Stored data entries
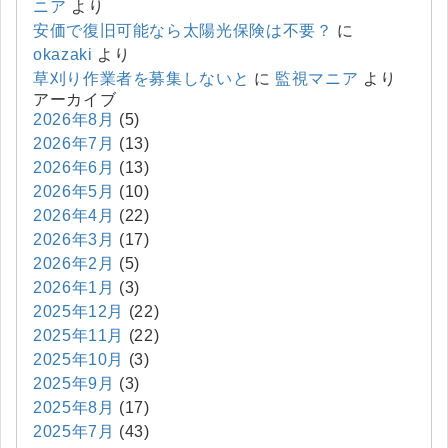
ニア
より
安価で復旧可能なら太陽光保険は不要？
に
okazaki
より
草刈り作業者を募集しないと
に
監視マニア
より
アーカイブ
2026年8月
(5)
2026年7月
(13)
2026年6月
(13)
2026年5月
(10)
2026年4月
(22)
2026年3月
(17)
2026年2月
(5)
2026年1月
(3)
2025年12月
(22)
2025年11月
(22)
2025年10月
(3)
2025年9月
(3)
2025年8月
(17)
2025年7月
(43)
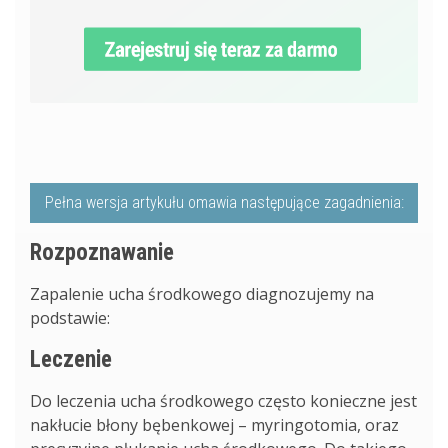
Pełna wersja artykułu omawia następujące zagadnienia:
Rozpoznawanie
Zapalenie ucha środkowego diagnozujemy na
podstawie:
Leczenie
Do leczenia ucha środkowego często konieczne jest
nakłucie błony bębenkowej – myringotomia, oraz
---
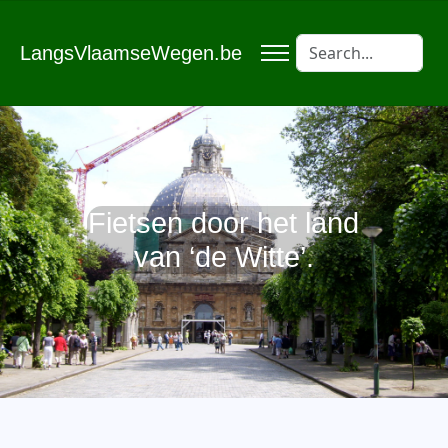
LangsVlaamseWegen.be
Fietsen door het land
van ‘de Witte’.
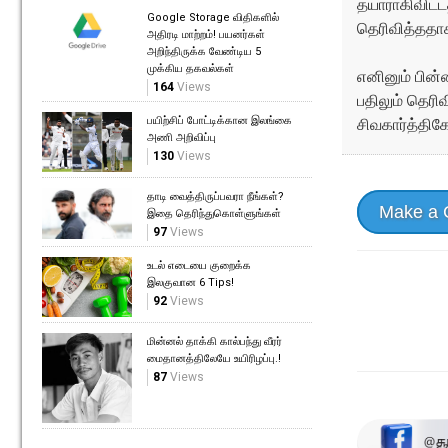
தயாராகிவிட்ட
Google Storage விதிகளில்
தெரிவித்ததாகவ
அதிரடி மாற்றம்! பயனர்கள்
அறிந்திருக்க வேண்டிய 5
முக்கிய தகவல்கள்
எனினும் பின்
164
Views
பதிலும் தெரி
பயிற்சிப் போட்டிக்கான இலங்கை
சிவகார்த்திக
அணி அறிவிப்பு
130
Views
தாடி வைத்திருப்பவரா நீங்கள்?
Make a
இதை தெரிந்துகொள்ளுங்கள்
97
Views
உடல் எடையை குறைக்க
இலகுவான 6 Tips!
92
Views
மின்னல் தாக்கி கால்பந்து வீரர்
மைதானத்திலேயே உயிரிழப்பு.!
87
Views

Job » Only lines containing the word "ucha" matter here: count them in the entries and give the number, nothing else.

Your solution » 2